In July 2025, the Mumbai Academy of Moving Image announced that the 2025 edition of the MAMI Mumbai Film Festival was cancelled due to an ongoing organisational restructuring.

== Year Round Programme ==
The Year Round Programme is a series of activities hosted by MAMI, which take place across the year and are open to members who have registered on the MAMI website. Some of the organised activities include:

- Previews@MAMI, under which the organisation hosts special screenings of domestic and international films.
- Word to Screen Market, which is hosted to encourage collaborations between the publishing and filmmaking industries, such as cinematic adaptations.
- Rashid Irani Young Critics Lab, which enables film critics from the ages of 18 to 25, and assists them in developing their skills in film analysis and writing.
- The Colorists Workshop, a program to develop skills among colorists through masterclasses and job shadowing.

== Controversies ==

=== Seeing Red plagiarism controversy ===
In 2025, as part of the Year Round Programme, MAMI held the "MAMI Select: Filmed on iPhone 2025" programme, under which four filmmakers from across India were provided grants and mentorship to create one short film each. One of the short films created under this programme, the Tamil-language Seeing Red by Shalini Vijayakumar, was alleged to have a storyline plagiarised from the short story Sevvarali Poocharam, written by Tamil writer Jeyarani and published in her short story collection Sennilam in December 2024. Apart from the alleged plagiarism, the film was criticised for cultural appropriation by changing the original Dalit identity of characters in the short story to upper-caste Brahmins in the film.

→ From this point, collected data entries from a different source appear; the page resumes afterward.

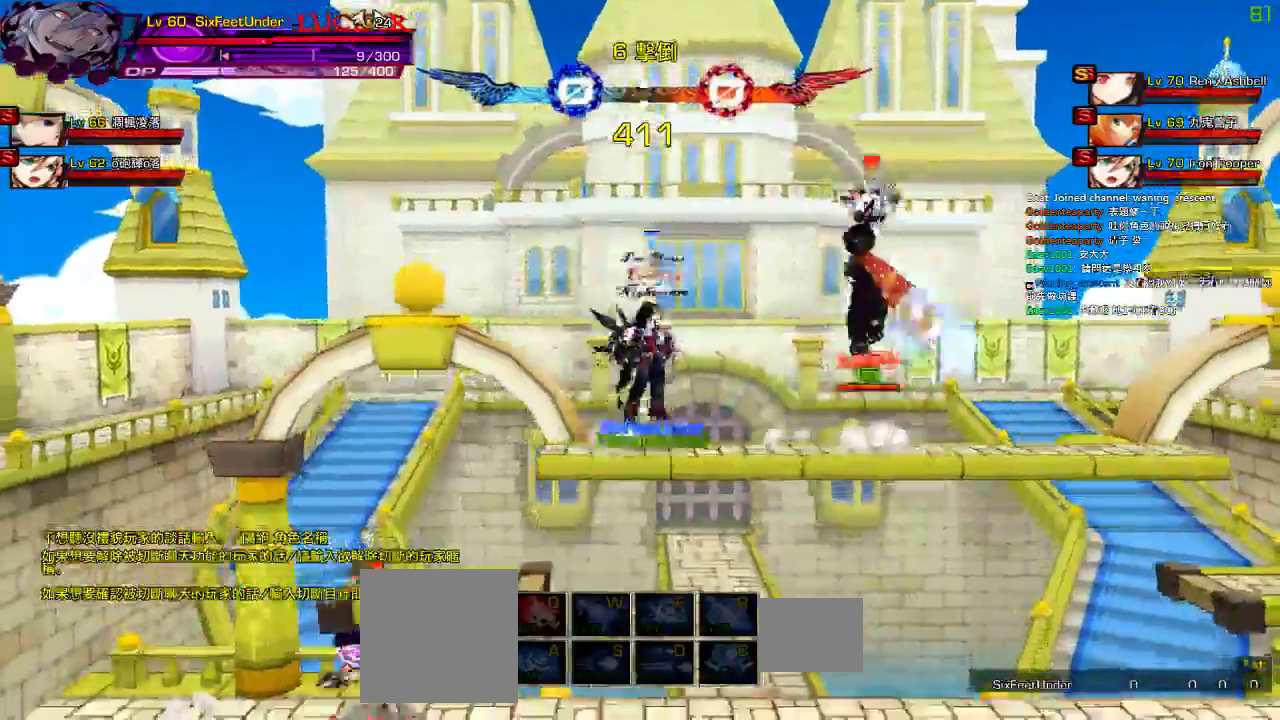
{"keys": ["z"], "events": [[17, "up", "up"], [34, "left", "up"], [100, "left", "down"], [167, "up", "down"], [284, "left", "up"], [317, "up", "up"], [367, "down", "down"], [400, "right", "down"], [484, "z", "down"], [500, "down", "up"], [500, "right", "up"]]}
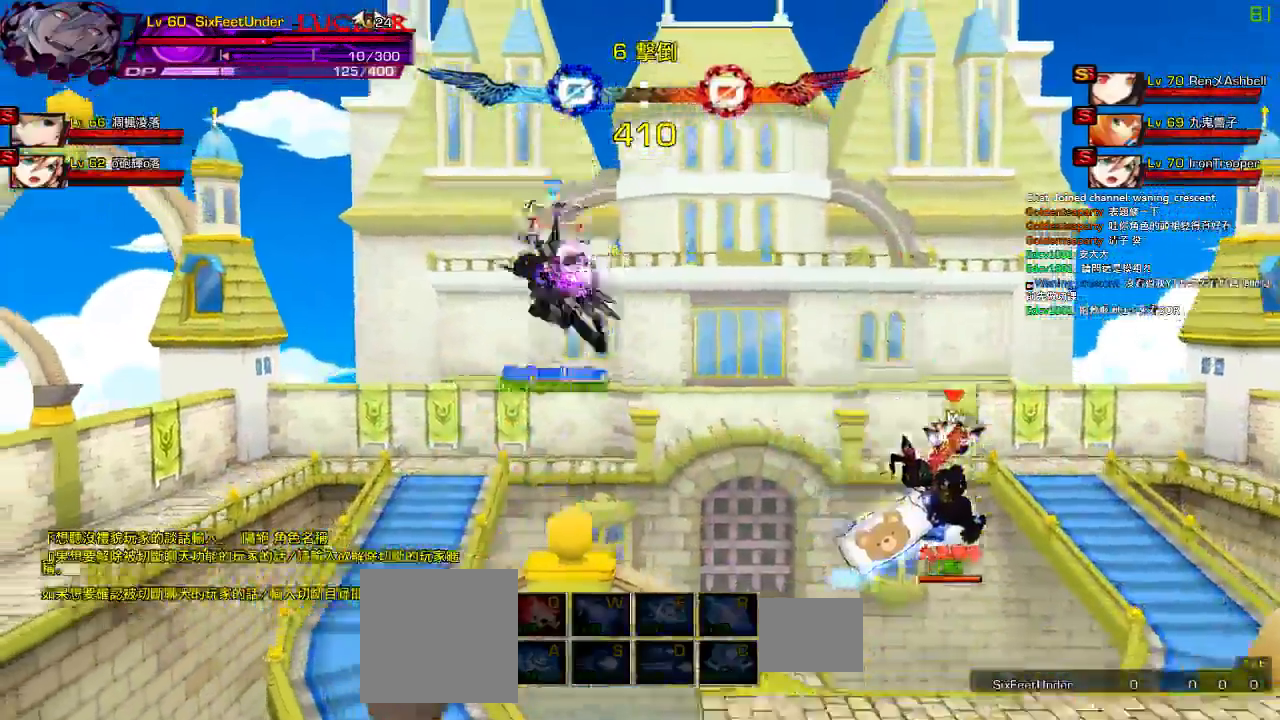
{"keys": ["down", "z"], "events": [[134, "z", "up"], [250, "up", "down"], [400, "z", "down"], [450, "down", "down"], [450, "up", "up"]]}
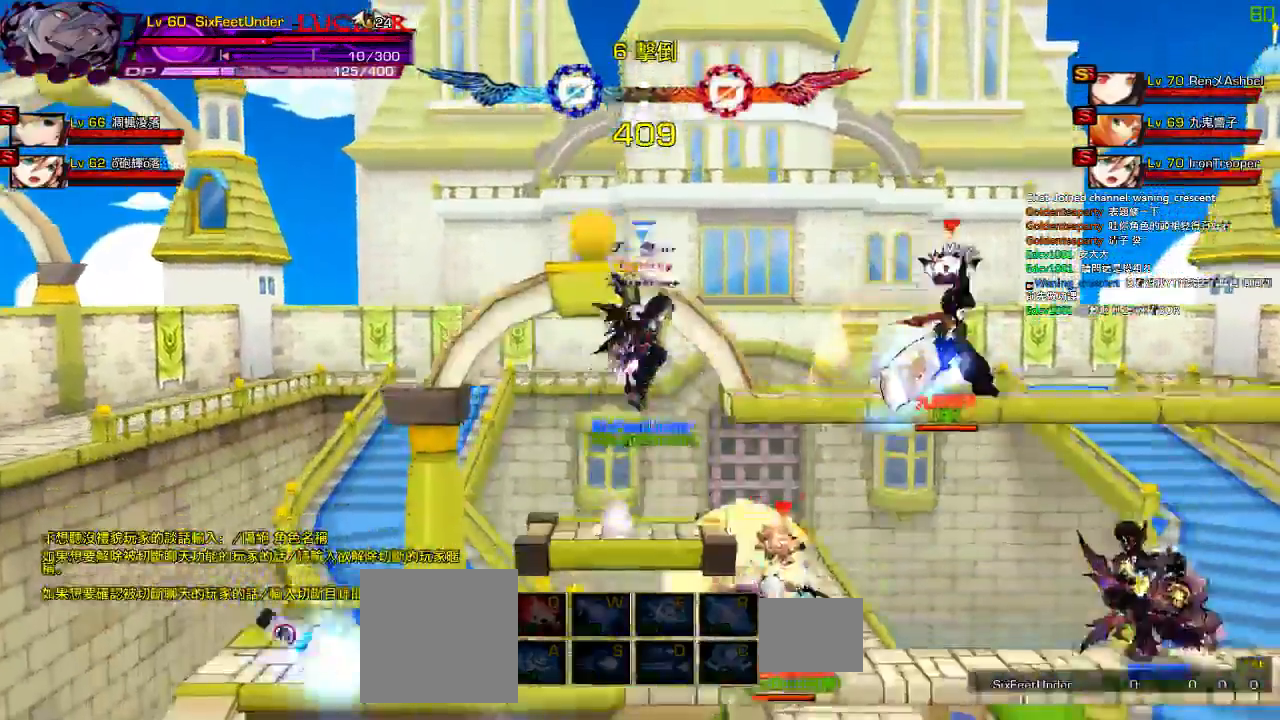
{"keys": [], "events": [[67, "z", "up"], [167, "down", "up"], [350, "up", "down"], [400, "left", "down"], [467, "up", "up"], [500, "left", "up"]]}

Director Shalini Vijayakumar rejected the accusations of plagiarism and stated that 'any resemblance to other stories is purely coincidental'. As of 3 May 2025, there were no public responses from either MAMI or the programme mentor assigned to Shalini Vijayakumar, filmmaker Vetrimaaran. Jeyarani has since sent a legal notice to both MAMI and Shalini Vijayakumar, as well as requesting MAMI to take the film off of all platforms and to halt future screenings of the film.

==Board of trustees ==
MAMI is chaired by Indian actress Priyanka Chopra Jonas. The board members of MAMI are:
- Shivendra Singh Dungarpur, filmmaker, film producer, archivist, and restorer. Also the currently interim festival director at MAMI.
- Anupama Chopra, film critic and former festival director at MAMI.
- Vikramaditya Motwane, filmmaker, film producer, and screenwriter.
Apart from the chairperson and board members, other members of the General Body are:

- Ajay Bijli, businessman and managing director of cinema chain PVR INOX.
- Anjali Menon, film director and screenwriter.
- Farhan Akhtar, actor, filmmaker, and singer.
- Kabir Khan, filmmaker and screenwriter.
- Kaustubh Dhavse, joint secretary in the Government of Maharashtra.
- Rana Daggubati, filmmaker and actor.
- Riteish Deshmukh, actor and film producer.
- Rohan Sippy, filmmaker and film producer.
- Siddharth Roy Kapur, film producer.
- Vishal Bhardwaj, filmmaker, film producer, screenwriter, and composer.
- Zoya Akhtar, filmmaker and screenwriter.

During Jio's sponsorship of MAMI from 2015 to 2023, philanthropist and businesswoman Nita Ambani was also a member of the board of trustees, along with her daughter, businesswoman Isha Ambani.